Apesar de parecer meio de saco cheio,
meu pai enfrentou com galhardia as brincadeiras. Cantou junto, meio arrevesado,
fez esforço para soprar as velinhas, posou para fotos e mais fotos, deu
beijinhos, ofereceu a careca para outros beijinhos.
De vez em quando, dava uma risada meio
tossida, falava qualquer coisa, enquanto eu chorava por dentro, tentando
represar a emoção e me preguntando, em silencia, por que eu achava que tinha de
segurar o choro.
Era melhor.
Chegou a hora das despedidas, os
presentes já abertos, abraços apertados, copos largados pelos lados, docinhos
devorados.
Fui ainda mais uma vez abraçar e
cumprimentar meu pai. E falei: “Oitenta e oito anos, hein, que beleza!”

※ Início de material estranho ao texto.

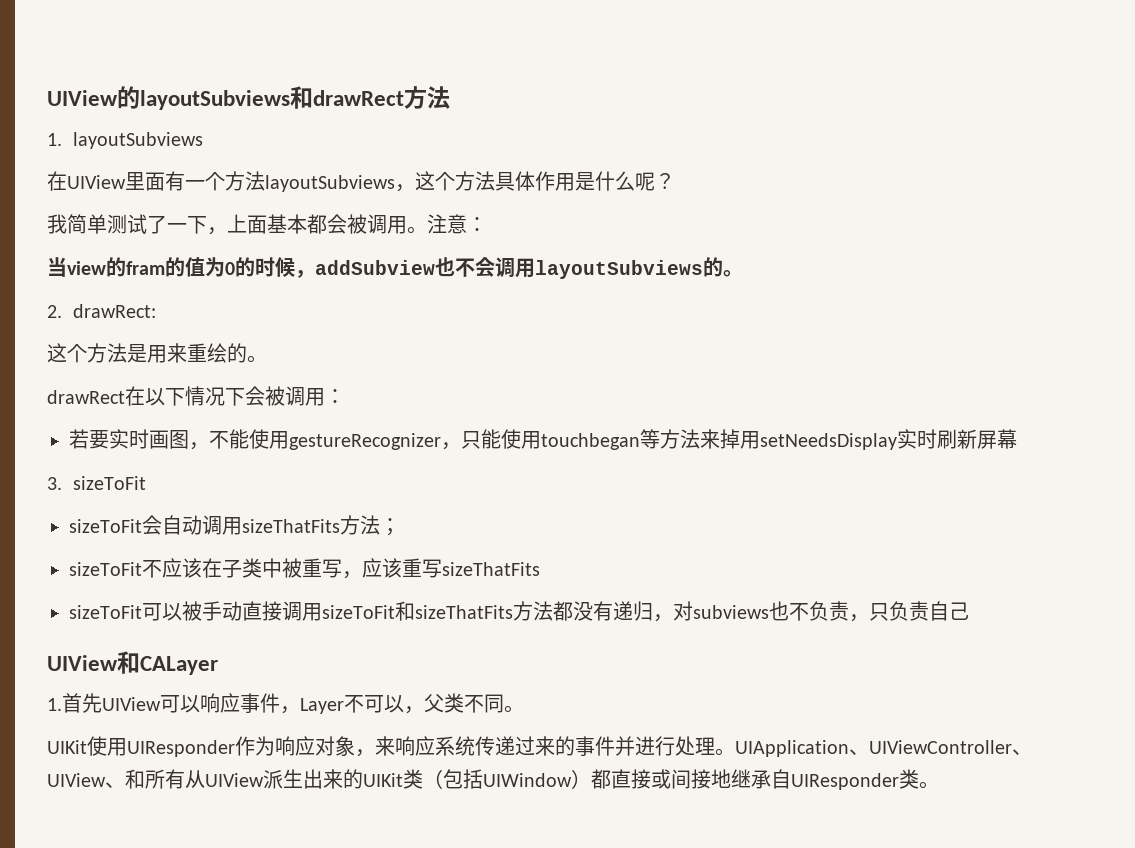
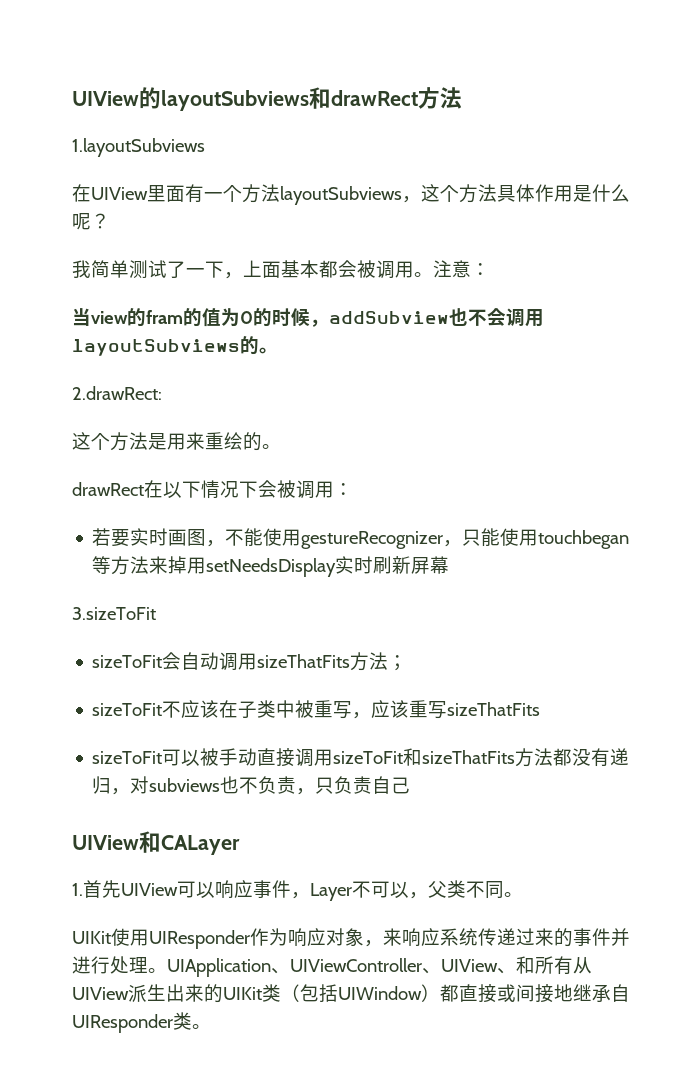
[47,132,203,149] 1. layoutSubviews -> [72,138,205,157] 1.layoutSubviews
[47,304,156,318] 2. drawRect: -> [72,386,162,400] 2.drawRect:
[47,476,146,490] 3. sizeToFit -> [72,607,156,620] 3.sizeToFit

Ao que ele respondeu na lata, sem
perder o embalo da conversa: “Rumo aos cem!”
É esse o espírito que quero guardar
comigo, que quero aprender e tentar ensinar. É esse espírito que quero
homenagear nesta série de corridas, que devem somar, até o dia 16 próximo, 89
anos do nascimento de Joaquim de Lucena, um percurso total de cem quilômetros.